I worked in Accenture for 4 years. For almost 2 of those years, my role was to be the QPI lead on my project. That stands for “Quality Process Improvement” lead. No, I’m not kidding you.
In that role, I was essentially meant to take the “best practices” from the Accenture methodology and ensure the project followed them. Yet even a relatively rigid company like Accenture understood that not all “best practices” applied to every project. Project managers were not told to take everything from the book and apply it to their projects. Instead, the very purpose of the QPI lead was to work with the project manager to figure out which of the Accenture methods were suited to the project at hand.
Circumstances vary, and with the circumstances, the “best practices” change.

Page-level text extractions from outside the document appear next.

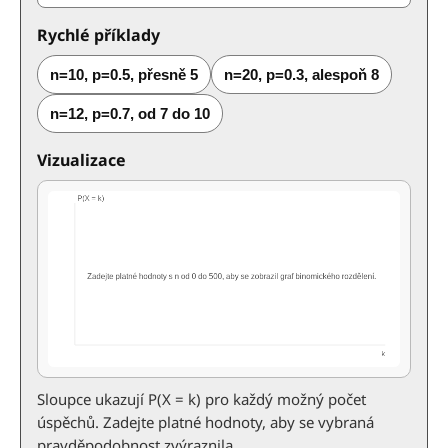
Rychlé příklady
n=10, p=0.5, přesně 5
n=20, p=0.3, alespoň 8
n=12, p=0.7, od 7 do 10
Vizualizace
Sloupce ukazují P(X = k) pro každý možný počet
úspěchů. Zadejte platné hodnoty, aby se vybraná
pravděpodobnost zvýraznila.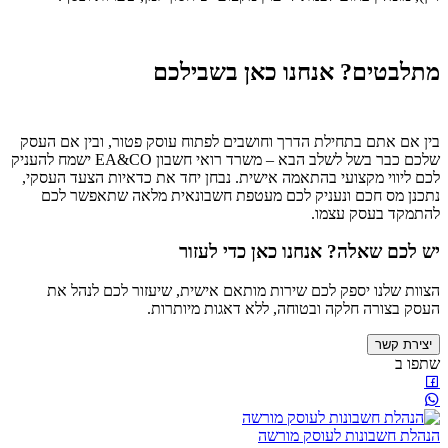
מתלבטים? אנחנו כאן בשבילכם
בין אם אתם בתחילת הדרך וחושבים לפתוח עוסק פטור, ובין אם העסק
שלכם כבר בשל לשלב הבא – משרד רואי חשבון EA&CO ישמח להעניק
לכם ליווי מקצועי בהתאמה אישית. נבחן יחד את כדאיות הצעד העסקי,
נתכנן מס חכם ונעניק לכם מעטפת חשבונאית מלאה שתאפשר לכם
להתמקד בעסק עצמו.
יש לכם שאלה? אנחנו כאן כדי לעזור
הצוות שלנו יספק לכם שירות מותאם אישית, שיעזור לכם לנהל את
העסק בצורה חלקה ובטוחה, ללא דאגות מיותרות.
יצירת קשר
שתפו ב
הנהלת חשבונות לעוסק מורשה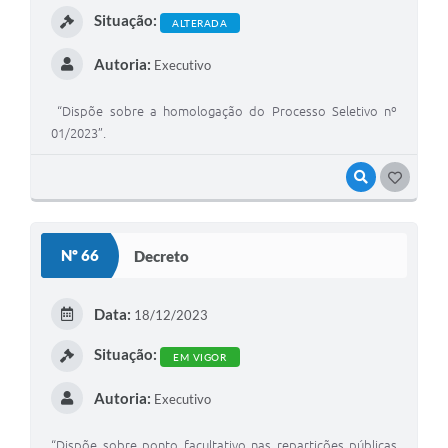
Situação:
ALTERADA
Autoria:
Executivo
“Dispõe sobre a homologação do Processo Seletivo nº
01/2023”.
VISUALIZAR
G
O
S
Nº 66
Decreto
T
E
Data:
18/12/2023
I
Situação:
EM VIGOR
Autoria:
Executivo
“Dispõe sobre ponto facultativo nas repartições públicas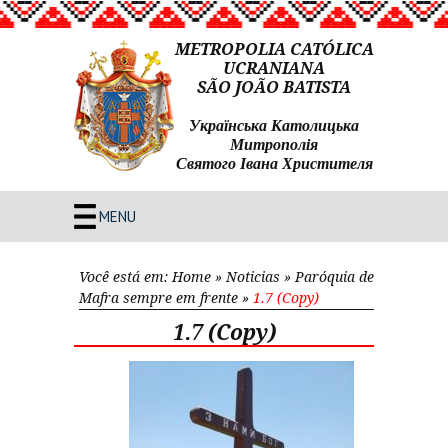
METROPOLIA CATÓLICA
UCRANIANA
SÃO JOÃO BATISTA
Українська Католицька
Митрополія
Святого Івана Христителя
MENU
Você está em:
Home
»
Noticias
»
Paróquia de
Mafra sempre em frente
»
1.7 (Copy)
1.7 (Copy)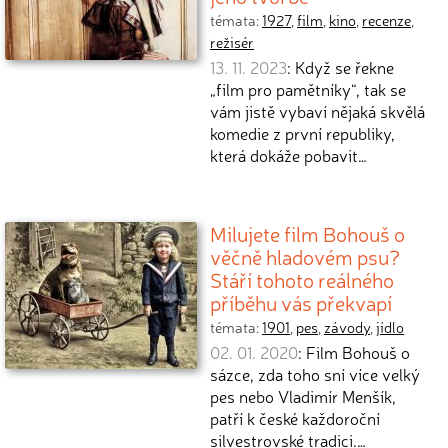
témata:
1927
,
film
,
kino
,
recenze
,
režisér
13. 11. 2023
: Když se řekne
„film pro pamětníky“, tak se
vám jistě vybaví nějaká skvělá
komedie z první republiky,
která dokáže pobavit…
Milujete film Bohouš o
věčně hladovém psu?
Stáří tohoto reálného
příběhu vás překvapí
témata:
1901
,
pes
,
závody
,
jídlo
02. 01. 2020
: Film Bohouš o
sázce, zda toho sní více velký
pes nebo Vladimír Menšík,
patří k české každoroční
silvestrovské tradici.…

A competent project manager must be able to pick and choose the techniques that work best for his team, his project, his objectives, his budget, etc.
Even Accenture, with all its big-corporation mentality, had this figured out. And yet when I look at the world of start-ups and agile projects, I see a much more religious fervour. People seem to believe that the only way to apply an agile methodology properly is to apply the whole of it, without exception. When someone picks out the bits that might work for a specific project but doesn’t succeed, the blame that they receive is “you didn’t follow the whole methodology”.

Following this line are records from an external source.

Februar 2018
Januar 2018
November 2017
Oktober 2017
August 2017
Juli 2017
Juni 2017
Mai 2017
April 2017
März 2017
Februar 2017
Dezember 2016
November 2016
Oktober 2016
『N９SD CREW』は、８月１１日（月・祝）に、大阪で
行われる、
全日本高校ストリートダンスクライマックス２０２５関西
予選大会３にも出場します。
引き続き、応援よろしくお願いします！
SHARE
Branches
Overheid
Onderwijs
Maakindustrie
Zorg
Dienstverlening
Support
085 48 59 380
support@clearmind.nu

The truth is, the methodology is rarely to blame for a failed project. Ultimately, blame rests with the people: the project manager, the product lead, the developers, and so on. Blaming anything else (from “the requirements gathering” to “the methodology” or “the programming language”) is just pointless blame-shifting. If your project failed, it’s most likely because of you failed to adapt to your project’s circumstances, rather than because you didn’t follow your methodology to the letter.
As a start-up project manager (and every start-up founder is a project manager, whether they know it or not) your job is to pick out the best practices for your start-up, apply those to help the project, and terminate, adapt or replace them when they’re no longer the best practices for your start-up’s stage.
Every start-up is different, and calls for a unique mix of techniques. Blind obedience just doesn’t cut it.